──────── DATA IN THIS EXERCISE ────────

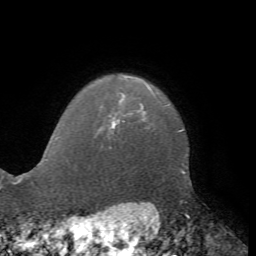
Breast MRI, one axial slice. Position 64 of 72 along the scan axis. Cropped to one breast. Dynamic contrast-enhanced series, time point 2 of 7 at this slice position (early post-contrast). 1.5 T. TE 4.2 ms, TR 8.7 ms. 256 × 256 image matrix, field of view 180 × 180 mm. Female patient.
Annotated regions visible in this slice (semi-automatic segmentation, software-assisted and operator-edited):
- enhancing-tissue mask used for the functional tumour volume (all voxels passing the contrast-enhancement thresholds inside the analysis volume; usually the tumour): bounding box <111,100,121,128> (left, top, right, bottom; pixels)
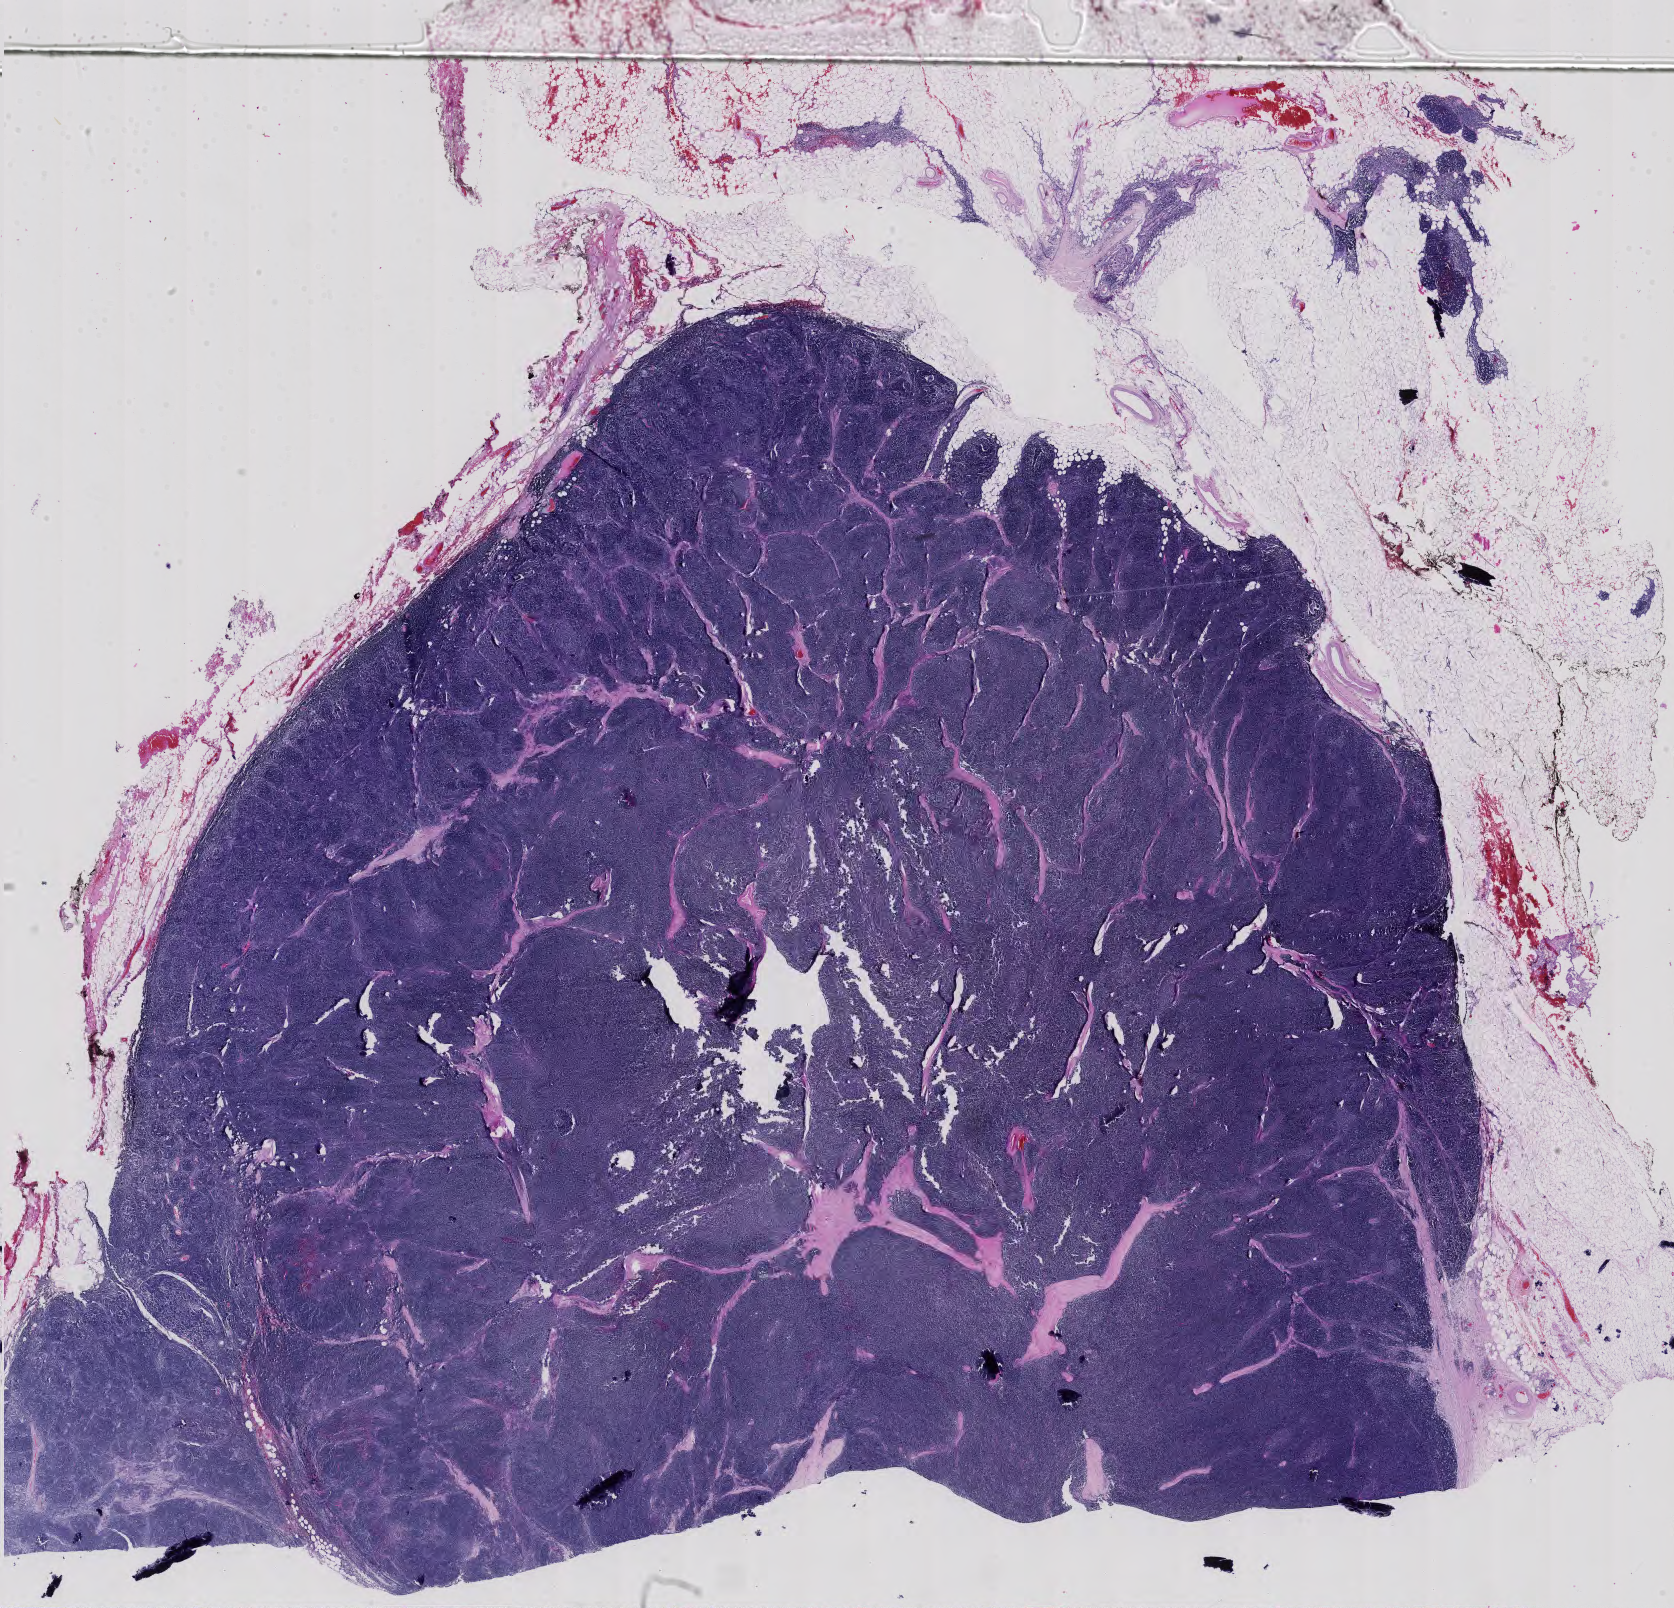
Whole-slide histology image, H&E-stained, a low-resolution overview of the entire scanned area, about 24.4 x 23.5 mm (acquisition: 40x scan). Formalin-fixed paraffin-embedded (FFPE) diagnostic section. Primary tumour sample from the thymus. Female patient; age at initial diagnosis 54 years.
• histologic diagnosis: Thymoma, type B1, malignant (anterior mediastinum)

────────

THE TASK =>
What is needed is an exact copy of the records above, with no pictures in it.

WRITTEN RESPONSE =>
Breast MRI, one axial slice. Position 64 of 72 along the scan axis. Cropped to one breast. Dynamic contrast-enhanced series, time point 2 of 7 at this slice position (early post-contrast). 1.5 T. TE 4.2 ms, TR 8.7 ms. 256 × 256 image matrix, field of view 180 × 180 mm. Female patient.
Annotated regions visible in this slice (semi-automatic segmentation, software-assisted and operator-edited):
- enhancing-tissue mask used for the functional tumour volume (all voxels passing the contrast-enhancement thresholds inside the analysis volume; usually the tumour): bounding box <111,100,121,128> (left, top, right, bottom; pixels)
Whole-slide histology image, H&E-stained, a low-resolution overview of the entire scanned area, about 24.4 x 23.5 mm (acquisition: 40x scan). Formalin-fixed paraffin-embedded (FFPE) diagnostic section. Primary tumour sample from the thymus. Female patient; age at initial diagnosis 54 years.
• histologic diagnosis: Thymoma, type B1, malignant (anterior mediastinum)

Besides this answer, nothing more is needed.